DATA →
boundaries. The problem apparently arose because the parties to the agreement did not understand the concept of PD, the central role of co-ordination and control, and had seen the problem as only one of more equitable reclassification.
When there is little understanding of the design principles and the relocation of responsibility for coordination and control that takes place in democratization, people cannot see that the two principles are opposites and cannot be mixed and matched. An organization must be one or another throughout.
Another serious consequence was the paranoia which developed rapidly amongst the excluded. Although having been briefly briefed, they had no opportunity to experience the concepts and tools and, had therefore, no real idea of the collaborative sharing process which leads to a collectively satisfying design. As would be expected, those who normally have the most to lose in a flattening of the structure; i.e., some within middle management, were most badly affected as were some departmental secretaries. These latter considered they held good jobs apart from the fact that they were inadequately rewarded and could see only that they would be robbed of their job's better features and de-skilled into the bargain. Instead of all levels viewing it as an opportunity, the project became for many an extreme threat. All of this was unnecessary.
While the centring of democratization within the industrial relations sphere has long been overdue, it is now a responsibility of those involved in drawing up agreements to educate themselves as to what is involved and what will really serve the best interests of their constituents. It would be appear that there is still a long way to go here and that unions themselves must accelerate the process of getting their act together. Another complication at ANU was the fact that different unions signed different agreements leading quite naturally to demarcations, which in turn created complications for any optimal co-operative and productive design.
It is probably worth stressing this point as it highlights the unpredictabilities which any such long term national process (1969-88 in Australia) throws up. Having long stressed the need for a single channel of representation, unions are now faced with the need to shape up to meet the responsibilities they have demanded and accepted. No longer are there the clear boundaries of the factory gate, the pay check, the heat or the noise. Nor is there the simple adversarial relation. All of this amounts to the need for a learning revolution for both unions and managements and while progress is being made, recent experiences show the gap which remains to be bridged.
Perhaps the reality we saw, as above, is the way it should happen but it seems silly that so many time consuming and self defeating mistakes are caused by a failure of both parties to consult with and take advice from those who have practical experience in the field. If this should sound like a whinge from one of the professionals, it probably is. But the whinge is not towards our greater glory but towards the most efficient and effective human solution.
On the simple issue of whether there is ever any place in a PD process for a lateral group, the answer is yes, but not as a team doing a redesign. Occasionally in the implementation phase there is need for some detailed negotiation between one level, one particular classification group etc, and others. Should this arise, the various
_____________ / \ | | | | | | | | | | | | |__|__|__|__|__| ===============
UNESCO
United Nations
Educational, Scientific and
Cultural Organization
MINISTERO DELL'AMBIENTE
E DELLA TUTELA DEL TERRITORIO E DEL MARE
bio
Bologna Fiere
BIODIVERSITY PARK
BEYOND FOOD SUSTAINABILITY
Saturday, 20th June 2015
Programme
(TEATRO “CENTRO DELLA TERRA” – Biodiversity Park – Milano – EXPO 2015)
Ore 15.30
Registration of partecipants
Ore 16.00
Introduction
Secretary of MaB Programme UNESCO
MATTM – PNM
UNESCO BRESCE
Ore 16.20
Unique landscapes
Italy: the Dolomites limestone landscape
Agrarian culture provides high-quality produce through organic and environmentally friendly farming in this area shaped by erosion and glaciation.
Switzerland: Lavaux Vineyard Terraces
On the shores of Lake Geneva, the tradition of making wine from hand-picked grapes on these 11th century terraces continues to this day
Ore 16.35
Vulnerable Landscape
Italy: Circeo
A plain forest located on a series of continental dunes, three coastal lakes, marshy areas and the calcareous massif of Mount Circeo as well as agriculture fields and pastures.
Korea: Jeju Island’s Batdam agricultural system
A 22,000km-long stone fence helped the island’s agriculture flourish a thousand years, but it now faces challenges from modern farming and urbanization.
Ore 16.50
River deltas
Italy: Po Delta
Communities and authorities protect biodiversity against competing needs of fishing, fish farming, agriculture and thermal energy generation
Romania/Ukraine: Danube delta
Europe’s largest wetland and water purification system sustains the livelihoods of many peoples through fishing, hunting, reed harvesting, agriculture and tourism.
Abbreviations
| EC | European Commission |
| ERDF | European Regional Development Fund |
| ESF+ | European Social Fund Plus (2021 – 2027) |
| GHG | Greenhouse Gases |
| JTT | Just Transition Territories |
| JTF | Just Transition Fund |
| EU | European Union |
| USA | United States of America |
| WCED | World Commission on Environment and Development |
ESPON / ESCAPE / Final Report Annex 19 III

WORK TO COMPLETE → Having read the material, return all of it word for word.

COMPLETED TASK →
boundaries. The problem apparently arose because the parties to the agreement did not understand the concept of PD, the central role of co-ordination and control, and had seen the problem as only one of more equitable reclassification.
When there is little understanding of the design principles and the relocation of responsibility for coordination and control that takes place in democratization, people cannot see that the two principles are opposites and cannot be mixed and matched. An organization must be one or another throughout.
Another serious consequence was the paranoia which developed rapidly amongst the excluded. Although having been briefly briefed, they had no opportunity to experience the concepts and tools and, had therefore, no real idea of the collaborative sharing process which leads to a collectively satisfying design. As would be expected, those who normally have the most to lose in a flattening of the structure; i.e., some within middle management, were most badly affected as were some departmental secretaries. These latter considered they held good jobs apart from the fact that they were inadequately rewarded and could see only that they would be robbed of their job's better features and de-skilled into the bargain. Instead of all levels viewing it as an opportunity, the project became for many an extreme threat. All of this was unnecessary.
While the centring of democratization within the industrial relations sphere has long been overdue, it is now a responsibility of those involved in drawing up agreements to educate themselves as to what is involved and what will really serve the best interests of their constituents. It would be appear that there is still a long way to go here and that unions themselves must accelerate the process of getting their act together. Another complication at ANU was the fact that different unions signed different agreements leading quite naturally to demarcations, which in turn created complications for any optimal co-operative and productive design.
It is probably worth stressing this point as it highlights the unpredictabilities which any such long term national process (1969-88 in Australia) throws up. Having long stressed the need for a single channel of representation, unions are now faced with the need to shape up to meet the responsibilities they have demanded and accepted. No longer are there the clear boundaries of the factory gate, the pay check, the heat or the noise. Nor is there the simple adversarial relation. All of this amounts to the need for a learning revolution for both unions and managements and while progress is being made, recent experiences show the gap which remains to be bridged.
Perhaps the reality we saw, as above, is the way it should happen but it seems silly that so many time consuming and self defeating mistakes are caused by a failure of both parties to consult with and take advice from those who have practical experience in the field. If this should sound like a whinge from one of the professionals, it probably is. But the whinge is not towards our greater glory but towards the most efficient and effective human solution.
On the simple issue of whether there is ever any place in a PD process for a lateral group, the answer is yes, but not as a team doing a redesign. Occasionally in the implementation phase there is need for some detailed negotiation between one level, one particular classification group etc, and others. Should this arise, the various
_____________ / \ | | | | | | | | | | | | |__|__|__|__|__| ===============
UNESCO
United Nations
Educational, Scientific and
Cultural Organization
MINISTERO DELL'AMBIENTE
E DELLA TUTELA DEL TERRITORIO E DEL MARE
bio
Bologna Fiere
BIODIVERSITY PARK
BEYOND FOOD SUSTAINABILITY
Saturday, 20th June 2015
Programme
(TEATRO “CENTRO DELLA TERRA” – Biodiversity Park – Milano – EXPO 2015)
Ore 15.30
Registration of partecipants
Ore 16.00
Introduction
Secretary of MaB Programme UNESCO
MATTM – PNM
UNESCO BRESCE
Ore 16.20
Unique landscapes
Italy: the Dolomites limestone landscape
Agrarian culture provides high-quality produce through organic and environmentally friendly farming in this area shaped by erosion and glaciation.
Switzerland: Lavaux Vineyard Terraces
On the shores of Lake Geneva, the tradition of making wine from hand-picked grapes on these 11th century terraces continues to this day
Ore 16.35
Vulnerable Landscape
Italy: Circeo
A plain forest located on a series of continental dunes, three coastal lakes, marshy areas and the calcareous massif of Mount Circeo as well as agriculture fields and pastures.
Korea: Jeju Island’s Batdam agricultural system
A 22,000km-long stone fence helped the island’s agriculture flourish a thousand years, but it now faces challenges from modern farming and urbanization.
Ore 16.50
River deltas
Italy: Po Delta
Communities and authorities protect biodiversity against competing needs of fishing, fish farming, agriculture and thermal energy generation
Romania/Ukraine: Danube delta
Europe’s largest wetland and water purification system sustains the livelihoods of many peoples through fishing, hunting, reed harvesting, agriculture and tourism.
Abbreviations
| EC | European Commission |
| ERDF | European Regional Development Fund |
| ESF+ | European Social Fund Plus (2021 – 2027) |
| GHG | Greenhouse Gases |
| JTT | Just Transition Territories |
| JTF | Just Transition Fund |
| EU | European Union |
| USA | United States of America |
| WCED | World Commission on Environment and Development |
ESPON / ESCAPE / Final Report Annex 19 III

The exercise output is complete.